Binding of labeled BambL and UEA-I to human saliva and tissues. A, saliva samples were collected from 59 healthy individuals of known ABO, secretor, and Lewis phenotypes. Each bar represents binding of BambL at 0.1 μg/ml to an individual saliva sample as the mean OD values of duplicates. Samples are grouped by their histo-blood type and ranked by OD values within each subgroup. The negative control value in the absence of saliva (BSA only) is depicted by C−. Comparisons between subgroups were performed using a two-tailed Mann-Whitney test (*, p < 0.02; **, p < 0.01). B, binding of UEA-I at 1 μg/ml to individual saliva samples as presented above. Comparisons between subgroups were performed using a two-tailed Mann-Whitney test (***, p < 0.0001). C, inhibition of BambL binding to saliva from either O secretor Lewis positive (OSeLe+) or nonsecretor Lewis positive (nonsec Le+) saliva samples by 100 mm fucose (black bars) or 5 mm 2′-fucosyllactose (gray bars). OD values in the absence of inhibitor are shown with white bars. Values represent mean values ± S.D. of two samples in duplicate. Control − denotes negative control value in the absence of saliva.
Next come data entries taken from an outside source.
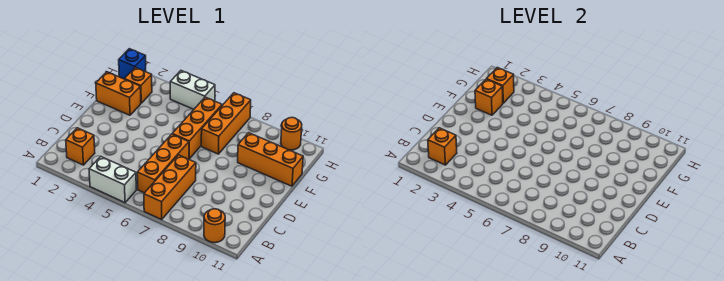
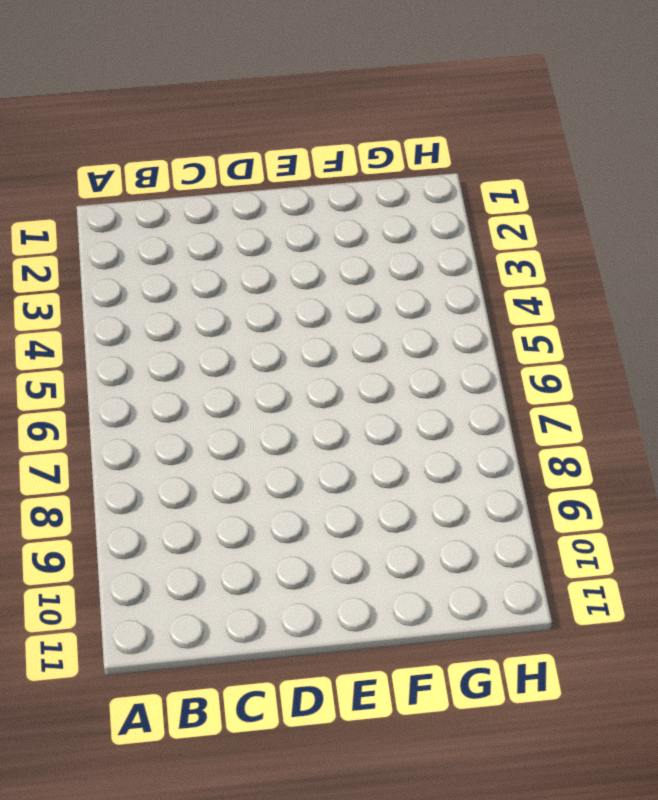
none -> white 1x2 brick [89,157,136,203]
none -> orange 1x3 brick [144,155,196,219]
none -> orange 1x1 round brick [204,209,225,243]

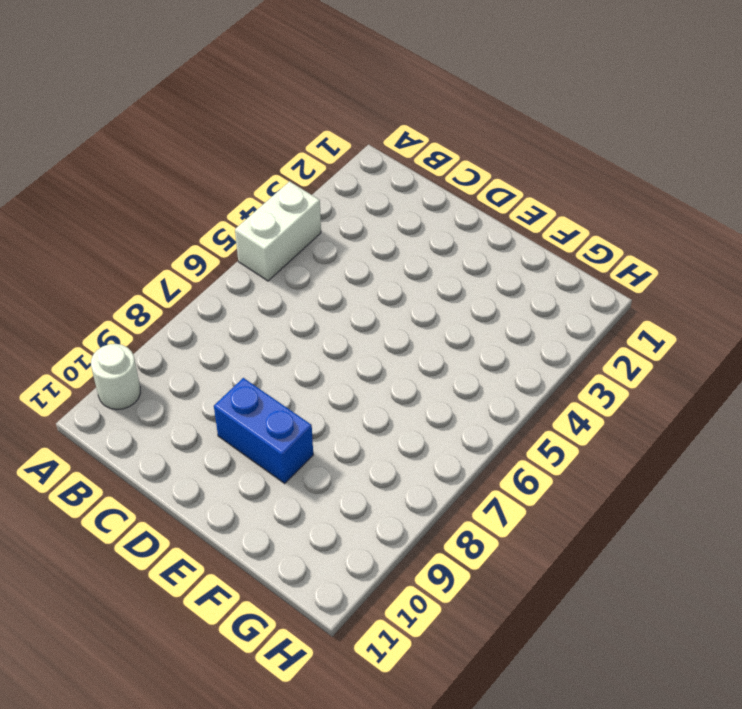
white 1x1 round brick [91,344,141,410] -> orange 1x1 round brick [204,209,225,243]
blue 1x2 brick [214,378,313,483] -> none
none -> orange 1x3 brick [144,155,196,219]
none -> orange 1x1 brick [66,128,95,165]
none -> orange 1x3 brick [137,134,189,193]

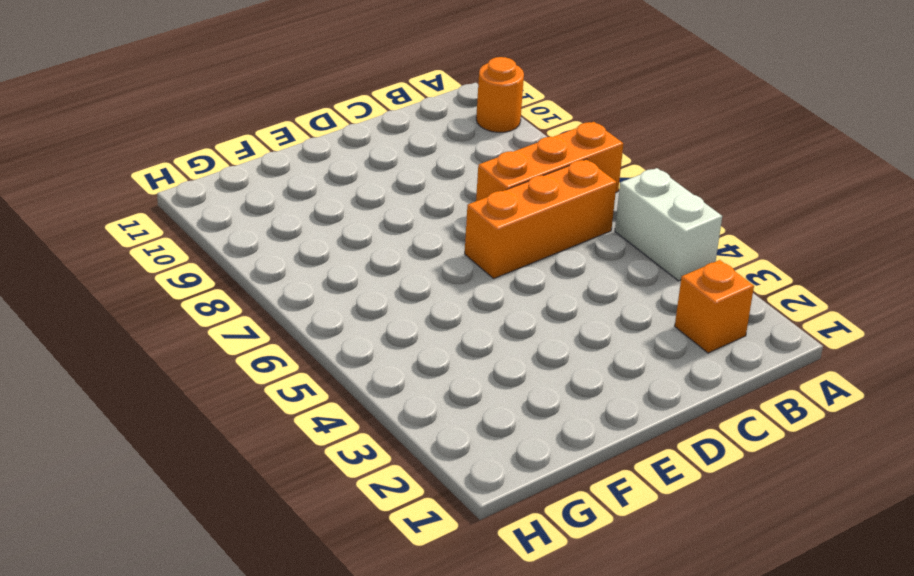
none -> orange 1x3 brick [173,97,222,159]
none -> orange 1x2 brick [96,72,141,115]
none -> orange 1x3 brick [201,93,251,154]

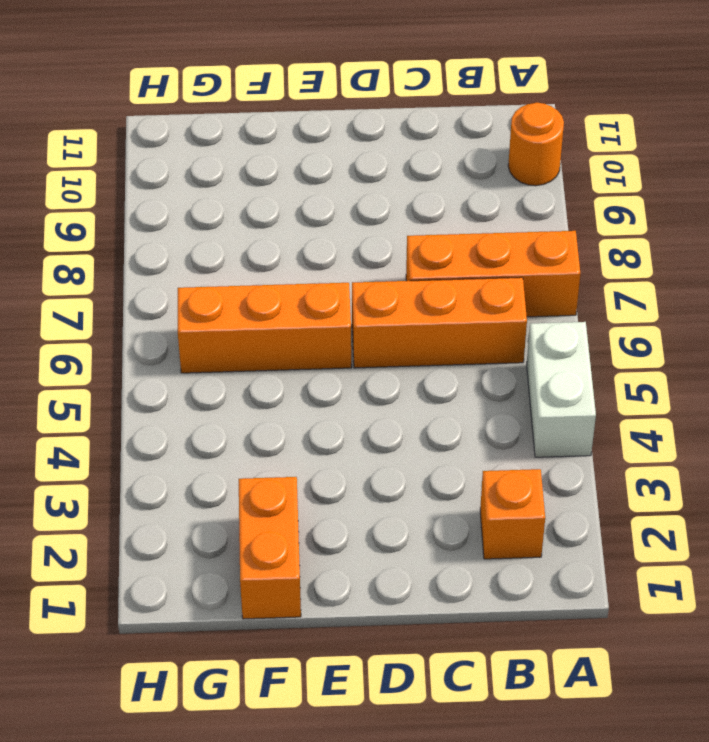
none -> orange 1x3 brick [201,93,251,154]
none -> orange 1x3 brick [238,133,303,186]
none -> orange 1x1 brick [125,67,152,103]

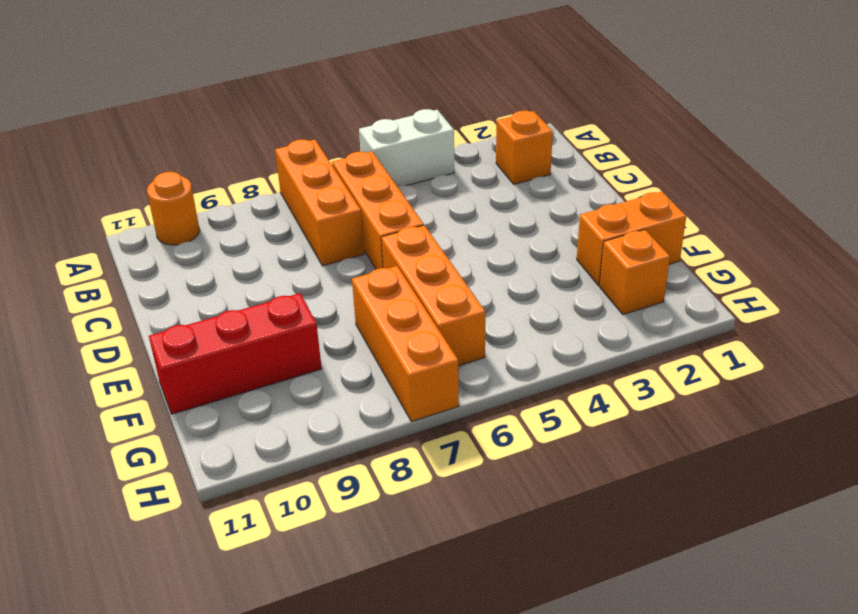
red 1x3 brick [149,293,322,414] -> orange 1x3 brick [238,133,303,186]
none -> blue 1x1 brick [119,49,146,79]
none -> white 1x2 brick [170,71,215,109]
none -> orange 1x1 round brick [281,118,302,150]

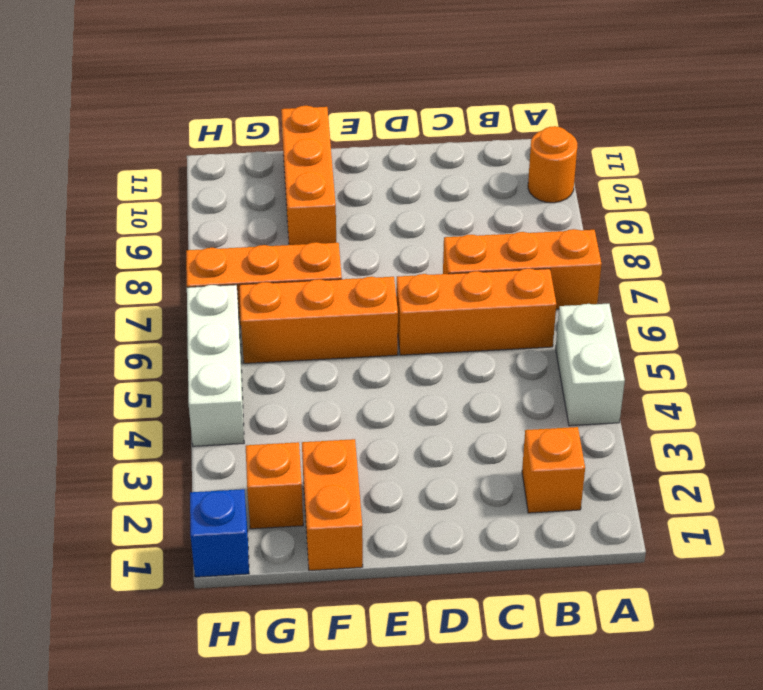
white 1x3 brick [187,285,244,446] -> white 1x2 brick [170,71,215,109]
none -> orange 1x1 round brick [281,118,302,150]
none -> orange 1x1 brick [428,128,457,165]
none -> orange 1x1 brick [475,79,503,115]

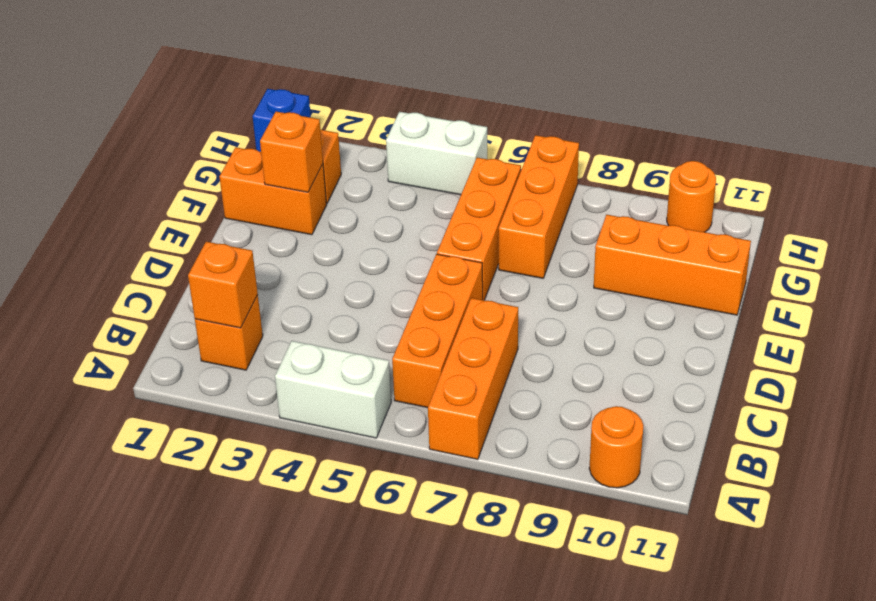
none -> orange 1x1 brick [487,67,514,103]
D, staining by biotinylated BambL of tissue sections from the duodenum of a nonsecretor Lewis positive individual (left) and the trachea from an O secretor Lewis positive donor (right). Bar = 100 μm. The specific staining appears in red and hematoxylin counterstaining in blue. On the left panel, the location of the crypts of Lieberkühn with unstained goblet cells is shown by a star, and the location of the stained Brünner glands is shown by an arrowhead. On the right panel, the surface epithelium of the trachea is shown by a star, and the arrowhead indicates the location of a stain-associated mucous gland.